A ação era decorrente da "Operação Lacraia", deflagrada pela Polícia Federal em abril de 2007, para desarticular uma quadrilha que praticava, há cerca de 10 anos, fraudes cartorárias, grilagem de terras, crimes contra o sistema financeiro e corrupção de servidores públicos. Os policiais encontraram um esquema de fraudes que funcionava dentro do Cartório do 1º Ofício de Registro de Imóveis, Notas e Protestos da Comarca de Barra do Garças, além dos cartórios de Água Boa (MT) e Baliza (GO).

Os autos, inicialmente, tramitaram na Justiça Federal, tendo sido repassados posteriormente para a Segunda Vara Criminal de Barra do Garças, que se declarou incompetente e repassou o processo para a Sétima Vara Criminal de Cuiabá. A medida se deu porque um dos crimes investigados seria o de organização criminosa.

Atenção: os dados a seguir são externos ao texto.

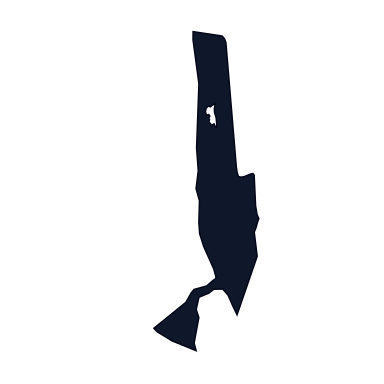 outline of South-East, rotated 162°
{"feature_id": "BWA-2648", "entity_name": "South-East", "entity_type": "District", "adm_level": 1, "iso_a3": "BWA", "parent_name": "Botswana", "parent_adm1": "", "projection": "equal_earth", "projection_center": [25.773, -25.011], "detail": "fine", "context": "isolated", "style": "filled", "palette": "ink", "viewbox_px": 384, "rotation_deg": 162, "n_neighbors": 0, "source": "natural_earth", "source_scale": "10m", "svg_char_len": 1064}
<svg xmlns="http://www.w3.org/2000/svg" viewBox="0 0 384 384"><g transform="rotate(162 192 192)"><path d="M270.4,74.2L232.0,88.9L223.9,96.3L220.1,98.7L207.1,98.1L198.9,101.6L196.9,102.0L195.5,103.6L195.1,111.9L197.7,136.5L197.6,150.0L194.9,160.9L187.6,181.4L187.1,193.9L179.5,210.2L174.0,232.6L152.0,292.7L144.0,336.4L141.4,344.2L115.1,331.0L113.7,327.4L113.6,323.6L142.3,201.3L143.0,196.7L143.1,192.3L140.6,190.9L137.3,190.5L130.4,191.0L128.3,190.7L127.8,189.3L127.7,188.7L135.8,159.2L137.1,150.5L136.7,146.0L139.0,143.1L142.2,138.2L145.2,134.6L149.9,110.7L187.1,61.3L188.4,70.9L189.6,82.9L192.8,90.2L201.3,92.8L207.2,90.6L217.9,89.8L224.3,79.0L224.3,70.5L236.7,47.6L237.1,39.8L256.9,56.5L268.1,69.6L270.4,74.1L270.4,74.2ZM150.0,250.0L149.6,246.6L148.4,246.2L147.4,249.3L146.1,255.2L146.0,260.4L145.1,264.2L143.0,267.8L143.0,268.7L145.6,268.3L148.3,267.3L150.0,268.8L152.9,267.1L154.5,263.8L154.4,260.5L152.2,260.6L151.6,258.7L153.3,256.9L153.0,255.3L154.6,253.2L153.4,251.7L152.9,249.3L150.0,250.0Z" fill="#0f172a" stroke="#020617" stroke-width="1.5"/></g></svg>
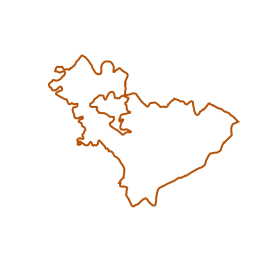 outline of Fayyum, Al Fayyum, Egypt, rotated 31°
{"feature_id": "37247803B48268032297871", "entity_name": "Fayyum", "entity_type": "district", "adm_level": 2, "iso_a3": "EGY", "parent_name": "Egypt", "parent_adm1": "Al Fayyum", "projection": "albers", "projection_center": [30.865, 29.3], "detail": "fine", "context": "isolated", "style": "outline", "palette": "amber", "viewbox_px": 256, "rotation_deg": 31, "n_neighbors": 0, "source": "geoboundaries", "source_scale": "gbopen_adm2", "svg_char_len": 5791}
<svg xmlns="http://www.w3.org/2000/svg" viewBox="0 0 256 256"><g transform="rotate(31 128 128)"><path d="M45.3,117.5L45.3,118.7L44.9,120.5L44.1,122.3L42.7,124.1L40.7,125.0L39.7,125.0L39.0,125.6L38.7,127.5L37.6,130.4L37.8,131.6L38.1,132.0L40.2,133.4L41.0,133.0L41.9,133.3L43.5,134.5L44.4,134.4L46.5,133.0L47.7,129.8L48.2,127.6L49.2,127.2L50.3,127.4L51.7,128.8L51.6,130.0L49.2,133.1L48.4,135.0L48.6,135.8L49.2,136.1L53.5,136.1L55.7,135.9L56.7,136.0L59.1,135.8L60.1,135.3L61.1,135.3L61.6,135.5L62.3,136.5L63.5,137.3L64.7,137.9L65.1,137.9L66.4,137.1L67.0,135.5L69.0,135.6L69.8,135.3L71.6,133.6L72.4,133.4L73.2,135.0L73.0,136.2L72.3,137.0L70.6,138.5L70.9,140.5L71.1,141.1L75.7,145.1L76.6,146.3L77.0,146.5L77.9,146.6L79.8,145.7L82.0,142.8L83.2,141.7L84.3,142.8L84.0,143.9L82.6,145.3L82.2,146.6L82.3,147.5L82.4,147.9L83.0,148.1L85.4,147.8L85.9,148.0L87.2,149.6L88.4,150.0L90.3,150.0L91.0,150.2L91.6,150.6L92.5,151.7L92.3,153.2L92.6,155.2L92.5,157.4L92.8,157.9L93.4,158.5L94.8,159.3L95.2,160.3L93.7,161.2L92.5,161.4L92.0,161.7L91.0,162.6L90.6,164.2L91.1,165.0L91.5,165.2L92.1,165.2L93.6,164.4L94.4,164.2L94.4,165.1L92.7,166.6L93.3,168.0L94.2,168.0L95.2,167.4L95.6,166.9L95.7,166.0L96.1,164.9L97.0,164.3L97.5,164.3L99.4,164.8L100.4,164.7L101.8,164.0L102.3,163.5L102.8,162.2L102.7,160.3L103.1,159.2L103.7,159.2L104.6,159.6L105.6,160.5L106.8,161.2L107.2,161.1L108.0,159.9L109.7,159.3L110.2,158.7L110.3,157.4L109.5,155.2L109.4,154.1L109.8,153.5L110.8,153.6L112.0,154.1L117.8,155.8L119.5,157.1L120.7,156.2L122.0,156.4L122.5,156.7L122.6,157.1L123.7,157.8L124.1,157.3L126.1,156.7L128.0,157.2L130.6,158.9L131.5,159.1L133.8,158.9L135.7,159.4L137.6,160.1L138.2,160.6L140.1,161.7L142.0,162.4L144.6,163.9L146.1,165.1L147.3,167.5L147.9,168.3L149.4,172.6L149.8,172.7L148.6,177.0L148.7,179.5L149.7,178.6L150.0,178.8L150.4,180.8L151.0,181.6L152.0,181.7L153.5,181.2L154.8,180.1L156.5,179.6L158.0,179.7L158.6,180.4L158.6,181.5L159.4,182.9L159.5,183.6L160.1,184.2L160.9,186.5L165.0,188.5L171.2,192.6L172.1,192.7L173.2,192.2L174.6,189.5L175.5,188.7L176.0,187.7L177.1,183.2L177.9,181.2L179.0,179.5L180.1,179.1L181.0,179.2L183.9,180.6L187.3,181.4L189.0,181.5L189.7,181.4L190.9,180.5L191.0,180.0L190.8,179.0L189.4,175.4L188.1,173.4L185.7,166.7L185.5,163.9L187.1,161.1L188.8,158.6L190.2,156.0L195.1,149.0L196.6,145.6L197.6,144.1L199.2,143.5L200.0,141.9L201.1,140.7L201.3,139.7L202.3,139.3L205.4,133.0L206.8,130.7L208.2,128.1L209.5,126.0L211.4,123.8L212.9,120.1L211.7,115.4L211.3,110.3L211.5,110.3L211.5,108.1L211.9,107.3L215.2,104.4L217.2,103.0L218.9,99.8L217.7,94.3L217.8,91.1L218.1,91.2L218.9,87.3L220.1,83.3L220.5,80.4L218.7,78.2L217.0,75.7L216.2,73.9L215.8,70.8L217.7,68.0L219.3,65.9L212.6,64.1L208.9,64.0L207.5,63.3L206.4,63.5L205.4,63.4L204.3,63.7L203.5,63.7L202.4,64.2L199.1,63.7L197.8,63.8L196.8,63.9L196.2,64.4L193.8,64.7L190.8,64.7L190.5,64.6L189.6,64.6L189.2,65.0L186.4,65.1L185.7,65.3L185.1,65.0L184.3,66.2L184.4,67.5L183.5,73.0L182.8,73.3L182.6,74.3L181.3,77.5L181.7,78.9L181.3,80.3L180.8,81.1L180.1,81.3L178.9,81.2L178.3,80.9L176.1,79.3L174.9,77.7L172.7,75.6L170.9,73.1L169.8,72.1L168.6,72.3L167.9,73.1L166.4,77.3L165.4,77.9L164.7,77.8L162.7,77.0L161.4,76.9L159.1,78.3L158.1,78.1L155.4,78.4L153.1,79.0L152.6,79.0L152.4,79.8L152.3,80.9L151.2,83.1L150.7,86.3L150.2,87.0L150.7,88.6L150.6,89.3L149.6,90.6L146.9,91.7L145.8,92.9L144.9,93.2L143.0,92.7L138.8,92.1L137.7,92.3L137.3,92.6L136.7,93.4L134.2,95.3L134.2,98.1L133.9,99.2L133.5,99.8L127.6,98.7L125.4,98.1L119.1,95.5L118.6,95.1L116.9,94.7L115.2,95.2L114.5,95.7L113.8,96.3L112.3,98.2L110.6,99.7L109.9,100.6L108.8,101.0L108.0,100.8L107.1,98.7L106.6,98.0L106.2,96.2L104.3,93.6L103.5,93.0L103.0,92.5L103.0,91.9L103.3,91.4L102.5,90.5L102.2,90.5L101.8,90.2L101.0,83.8L99.8,82.2L98.9,81.8L94.0,81.8L90.1,81.0L89.7,81.3L88.8,82.7L88.7,83.7L87.6,85.2L87.8,86.1L87.2,87.2L86.8,87.4L86.5,87.3L84.8,83.7L84.1,82.7L83.4,82.2L82.3,81.5L80.1,80.4L79.0,80.3L77.4,80.8L75.7,81.7L74.2,82.9L73.7,83.5L73.1,86.0L73.2,88.4L73.4,88.8L74.0,90.1L75.5,92.4L76.7,94.9L76.5,95.8L74.7,97.4L73.9,97.6L71.6,97.4L66.4,94.7L65.5,93.7L64.7,93.1L58.1,90.2L54.9,89.3L51.9,89.4L51.1,89.6L50.7,91.2L50.5,94.6L49.7,97.5L49.6,98.5L50.0,100.4L49.9,101.7L49.5,103.1L49.2,103.4L49.0,104.6L48.6,105.5L47.9,106.2L47.5,107.4L47.9,107.6L47.5,108.4L45.4,109.0L44.8,109.5L44.4,110.1L43.6,110.5L42.6,110.7L40.8,110.0L40.4,109.6L39.9,109.6L38.1,111.0L37.1,111.2L35.7,112.1L35.5,114.2L36.3,116.9L38.6,115.9L39.6,116.0L41.0,115.5L43.2,112.8L44.2,112.4L44.8,112.5L45.8,113.3L46.2,115.5L45.9,116.5L45.5,117.4L45.3,117.5ZM113.3,102.6L113.3,104.1L113.7,105.6L112.7,107.8L113.1,108.8L114.4,109.1L115.2,109.5L117.5,112.8L119.1,113.5L121.7,113.3L121.7,114.1L120.2,115.3L118.8,117.0L115.9,119.5L115.5,120.2L115.4,121.4L115.9,123.1L116.2,125.7L117.0,126.4L117.6,126.5L118.2,124.2L118.9,123.3L119.5,123.3L119.8,124.0L119.7,127.1L120.6,130.6L121.6,132.1L122.8,132.8L125.9,131.4L127.0,130.1L127.5,129.8L132.2,129.5L132.5,129.9L132.0,130.6L129.7,131.8L129.1,132.4L128.2,133.8L127.8,135.4L127.4,136.1L126.4,136.6L123.8,135.9L122.5,136.0L122.0,135.7L120.7,135.5L116.4,135.6L114.8,135.4L113.0,135.4L111.5,134.9L110.0,133.6L110.0,133.3L111.2,130.9L111.6,129.6L111.6,127.8L110.8,127.0L110.2,125.9L106.6,127.7L103.6,127.2L99.9,127.5L98.5,128.4L96.8,129.2L96.1,129.5L95.3,129.5L95.0,129.9L94.3,129.4L91.7,128.5L91.3,126.5L90.3,126.2L88.9,126.9L86.1,128.7L84.5,128.7L83.6,127.9L83.2,126.8L83.7,125.6L84.2,124.9L84.7,123.1L84.4,120.8L86.0,116.9L86.6,114.7L87.9,114.1L88.2,113.8L90.3,113.0L92.5,115.1L93.6,115.5L94.1,115.3L94.2,113.6L93.9,112.3L93.9,109.3L93.6,108.3L94.3,106.8L95.5,105.4L95.9,105.1L96.4,105.0L98.0,105.4L99.5,106.8L99.6,107.2L100.5,108.2L101.4,108.8L102.0,108.7L105.2,107.1L106.1,104.0L106.7,103.3L108.0,102.2L108.2,102.6L110.3,102.6L112.7,101.9L113.3,102.6Z" fill="none" stroke="#b45309" stroke-width="2"/></g></svg>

Na decisão, o magistrado apontou que desde o recebimento da denúncia, até atualmente, já se passaram mais de 17 anos. Como nenhum dos crimes pelos quais os integrantes do grupo são acusados tem pena maior do que 12 anos, deve ser declarada a prescrição. Foi ressaltado também que não houve nenhuma citação por edital, que pudesse contribuir para a não extinção da ação.

“Nesse contexto, o fundamento deste instituto é a inconveniência da aplicação sanção penal o transcurso de considerável lapso temporal aliado ao combate à ineficiência do Estado, compelindo a agir dentro dos prazos prescritos em lei, impedindo, por via de consequência, o início ou interrupção da persecução penal, afastando os efeitos penais e extrapenais da condenação e exclusão dos antecedentes criminais, salvo por requisição judicial. Posto isso, extingue-se a punibilidade dos acusados vinculados a este feito porque caracterizada a prescrição da pretensão punitiva frente ao lapso decorrido desde o recebimento da denúncia em 17/maio/2007”, diz a decisão.